▸ AIM OF THE EXERCISE: A faithful transcription of all the data, images excluded, is the required answer.

▸ INPUT:

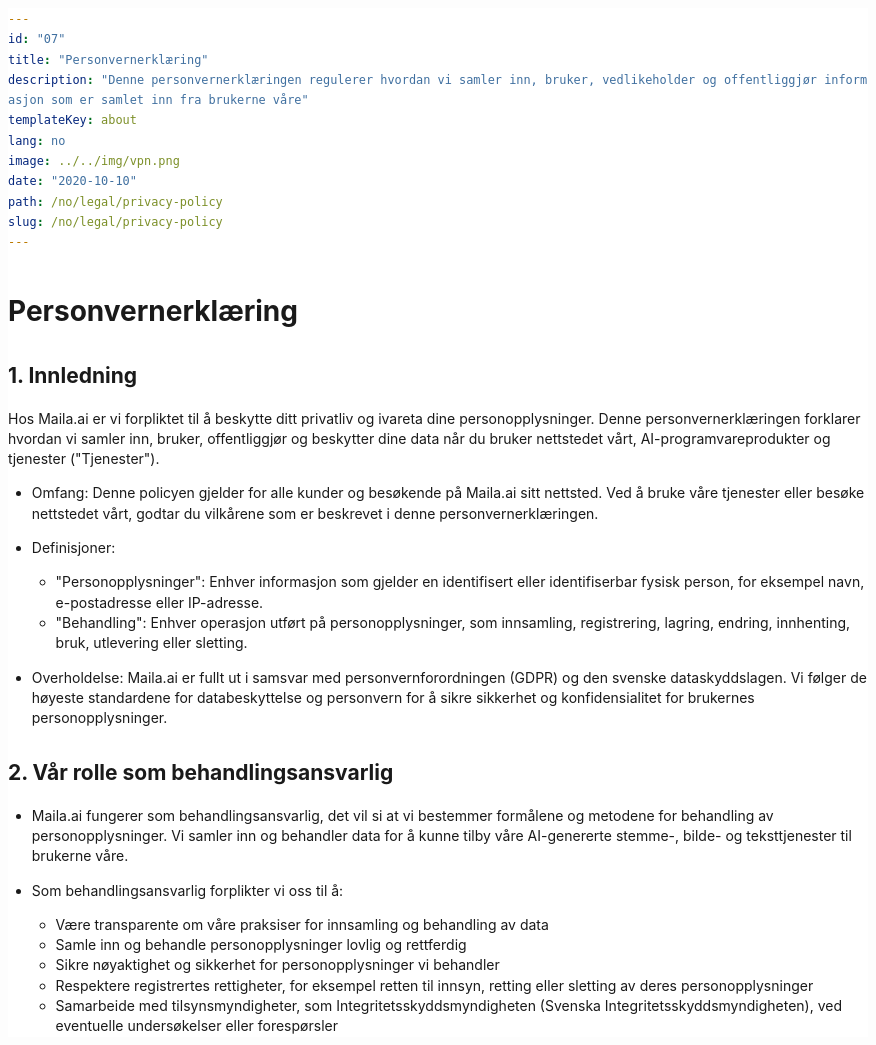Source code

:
```yaml
---
id: "07"
title: "Personvernerklæring"
description: "Denne personvernerklæringen regulerer hvordan vi samler inn, bruker, vedlikeholder og offentliggjør informasjon som er samlet inn fra brukerne våre"
templateKey: about
lang: no
image: ../../img/vpn.png
date: "2020-10-10"
path: /no/legal/privacy-policy
slug: /no/legal/privacy-policy
---
```


# Personvernerklæring

```toc

```

## 1. Innledning

Hos Maila.ai er vi forpliktet til å beskytte ditt privatliv og ivareta dine personopplysninger. Denne personvernerklæringen forklarer hvordan vi samler inn, bruker, offentliggjør og beskytter dine data når du bruker nettstedet vårt, AI-programvareprodukter og tjenester ("Tjenester").

- Omfang: Denne policyen gjelder for alle kunder og besøkende på Maila.ai sitt nettsted. Ved å bruke våre tjenester eller besøke nettstedet vårt, godtar du vilkårene som er beskrevet i denne personvernerklæringen.

- Definisjoner:

  - "Personopplysninger": Enhver informasjon som gjelder en identifisert eller identifiserbar fysisk person, for eksempel navn, e-postadresse eller IP-adresse.
  - "Behandling": Enhver operasjon utført på personopplysninger, som innsamling, registrering, lagring, endring, innhenting, bruk, utlevering eller sletting.

- Overholdelse: Maila.ai er fullt ut i samsvar med personvernforordningen (GDPR) og den svenske dataskyddslagen. Vi følger de høyeste standardene for databeskyttelse og personvern for å sikre sikkerhet og konfidensialitet for brukernes personopplysninger.

## 2. Vår rolle som behandlingsansvarlig

- Maila.ai fungerer som behandlingsansvarlig, det vil si at vi bestemmer formålene og metodene for behandling av personopplysninger. Vi samler inn og behandler data for å kunne tilby våre AI-genererte stemme-, bilde- og teksttjenester til brukerne våre.

- Som behandlingsansvarlig forplikter vi oss til å:

  - Være transparente om våre praksiser for innsamling og behandling av data
  - Samle inn og behandle personopplysninger lovlig og rettferdig
  - Sikre nøyaktighet og sikkerhet for personopplysninger vi behandler
  - Respektere registrertes rettigheter, for eksempel retten til innsyn, retting eller sletting av deres personopplysninger
  - Samarbeide med tilsynsmyndigheter, som Integritetsskyddsmyndigheten (Svenska Integritetsskyddsmyndigheten), ved eventuelle undersøkelser eller forespørsler
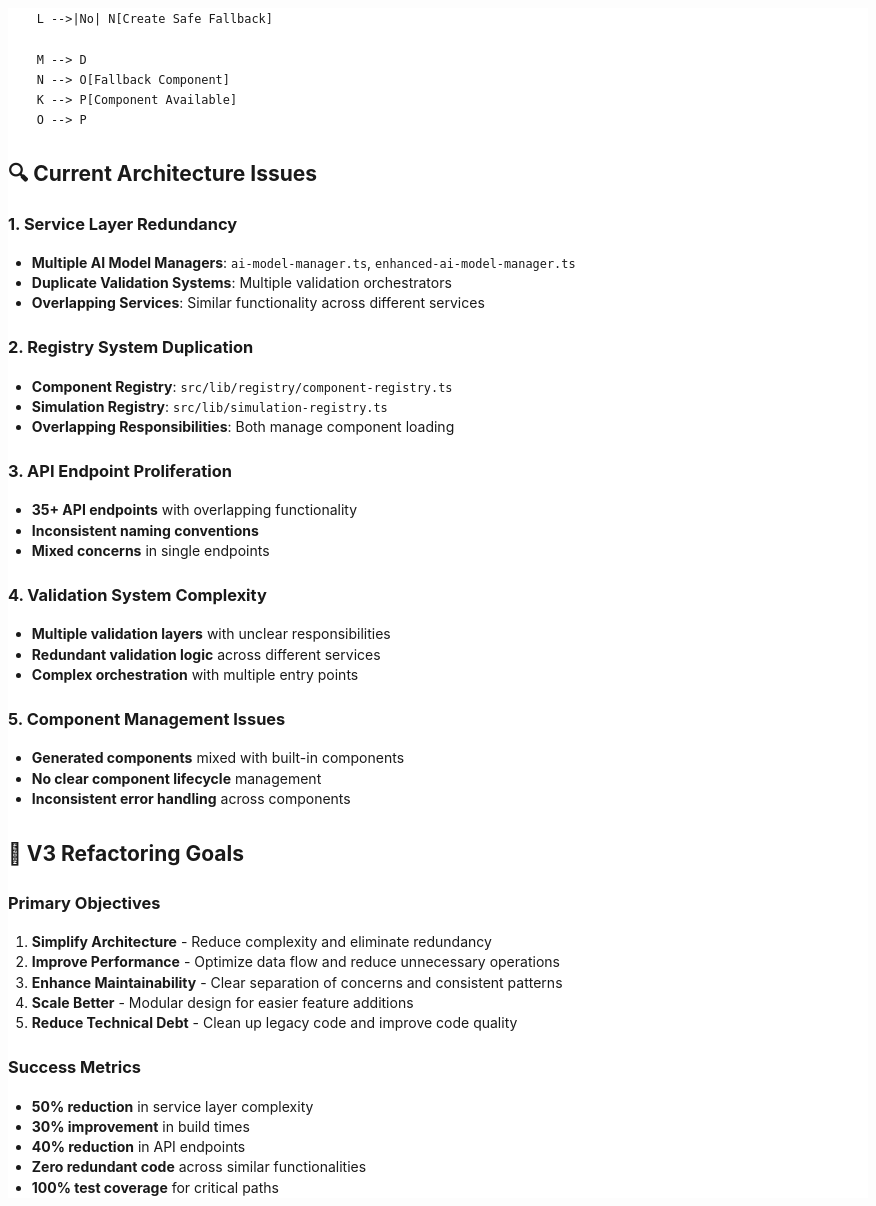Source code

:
 ```mermaid
    L -->|No| N[Create Safe Fallback]
    
    M --> D
    N --> O[Fallback Component]
    K --> P[Component Available]
    O --> P
```

## 🔍 Current Architecture Issues

### 1. **Service Layer Redundancy**
- **Multiple AI Model Managers**: `ai-model-manager.ts`, `enhanced-ai-model-manager.ts`
- **Duplicate Validation Systems**: Multiple validation orchestrators
- **Overlapping Services**: Similar functionality across different services

### 2. **Registry System Duplication**
- **Component Registry**: `src/lib/registry/component-registry.ts`
- **Simulation Registry**: `src/lib/simulation-registry.ts`
- **Overlapping Responsibilities**: Both manage component loading

### 3. **API Endpoint Proliferation**
- **35+ API endpoints** with overlapping functionality
- **Inconsistent naming conventions**
- **Mixed concerns** in single endpoints

### 4. **Validation System Complexity**
- **Multiple validation layers** with unclear responsibilities
- **Redundant validation logic** across different services
- **Complex orchestration** with multiple entry points

### 5. **Component Management Issues**
- **Generated components** mixed with built-in components
- **No clear component lifecycle** management
- **Inconsistent error handling** across components

## 🎯 V3 Refactoring Goals

### Primary Objectives
1. **Simplify Architecture** - Reduce complexity and eliminate redundancy
2. **Improve Performance** - Optimize data flow and reduce unnecessary operations
3. **Enhance Maintainability** - Clear separation of concerns and consistent patterns
4. **Scale Better** - Modular design for easier feature additions
5. **Reduce Technical Debt** - Clean up legacy code and improve code quality

### Success Metrics
- **50% reduction** in service layer complexity
- **30% improvement** in build times
- **40% reduction** in API endpoints
- **Zero redundant code** across similar functionalities
- **100% test coverage** for critical paths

▸ ANSWER:
Source code

:
```yaml
---
id: "07"
title: "Personvernerklæring"
description: "Denne personvernerklæringen regulerer hvordan vi samler inn, bruker, vedlikeholder og offentliggjør informasjon som er samlet inn fra brukerne våre"
templateKey: about
lang: no
image: ../../img/vpn.png
date: "2020-10-10"
path: /no/legal/privacy-policy
slug: /no/legal/privacy-policy
---
```


# Personvernerklæring

```toc

```

## 1. Innledning

Hos Maila.ai er vi forpliktet til å beskytte ditt privatliv og ivareta dine personopplysninger. Denne personvernerklæringen forklarer hvordan vi samler inn, bruker, offentliggjør og beskytter dine data når du bruker nettstedet vårt, AI-programvareprodukter og tjenester ("Tjenester").

- Omfang: Denne policyen gjelder for alle kunder og besøkende på Maila.ai sitt nettsted. Ved å bruke våre tjenester eller besøke nettstedet vårt, godtar du vilkårene som er beskrevet i denne personvernerklæringen.

- Definisjoner:

  - "Personopplysninger": Enhver informasjon som gjelder en identifisert eller identifiserbar fysisk person, for eksempel navn, e-postadresse eller IP-adresse.
  - "Behandling": Enhver operasjon utført på personopplysninger, som innsamling, registrering, lagring, endring, innhenting, bruk, utlevering eller sletting.

- Overholdelse: Maila.ai er fullt ut i samsvar med personvernforordningen (GDPR) og den svenske dataskyddslagen. Vi følger de høyeste standardene for databeskyttelse og personvern for å sikre sikkerhet og konfidensialitet for brukernes personopplysninger.

## 2. Vår rolle som behandlingsansvarlig

- Maila.ai fungerer som behandlingsansvarlig, det vil si at vi bestemmer formålene og metodene for behandling av personopplysninger. Vi samler inn og behandler data for å kunne tilby våre AI-genererte stemme-, bilde- og teksttjenester til brukerne våre.

- Som behandlingsansvarlig forplikter vi oss til å:

  - Være transparente om våre praksiser for innsamling og behandling av data
  - Samle inn og behandle personopplysninger lovlig og rettferdig
  - Sikre nøyaktighet og sikkerhet for personopplysninger vi behandler
  - Respektere registrertes rettigheter, for eksempel retten til innsyn, retting eller sletting av deres personopplysninger
  - Samarbeide med tilsynsmyndigheter, som Integritetsskyddsmyndigheten (Svenska Integritetsskyddsmyndigheten), ved eventuelle undersøkelser eller forespørsler
Source code

:
 ```mermaid
    L -->|No| N[Create Safe Fallback]
    
    M --> D
    N --> O[Fallback Component]
    K --> P[Component Available]
    O --> P
```

## 🔍 Current Architecture Issues

### 1. **Service Layer Redundancy**
- **Multiple AI Model Managers**: `ai-model-manager.ts`, `enhanced-ai-model-manager.ts`
- **Duplicate Validation Systems**: Multiple validation orchestrators
- **Overlapping Services**: Similar functionality across different services

### 2. **Registry System Duplication**
- **Component Registry**: `src/lib/registry/component-registry.ts`
- **Simulation Registry**: `src/lib/simulation-registry.ts`
- **Overlapping Responsibilities**: Both manage component loading

### 3. **API Endpoint Proliferation**
- **35+ API endpoints** with overlapping functionality
- **Inconsistent naming conventions**
- **Mixed concerns** in single endpoints

### 4. **Validation System Complexity**
- **Multiple validation layers** with unclear responsibilities
- **Redundant validation logic** across different services
- **Complex orchestration** with multiple entry points

### 5. **Component Management Issues**
- **Generated components** mixed with built-in components
- **No clear component lifecycle** management
- **Inconsistent error handling** across components

## 🎯 V3 Refactoring Goals

### Primary Objectives
1. **Simplify Architecture** - Reduce complexity and eliminate redundancy
2. **Improve Performance** - Optimize data flow and reduce unnecessary operations
3. **Enhance Maintainability** - Clear separation of concerns and consistent patterns
4. **Scale Better** - Modular design for easier feature additions
5. **Reduce Technical Debt** - Clean up legacy code and improve code quality

### Success Metrics
- **50% reduction** in service layer complexity
- **30% improvement** in build times
- **40% reduction** in API endpoints
- **Zero redundant code** across similar functionalities
- **100% test coverage** for critical paths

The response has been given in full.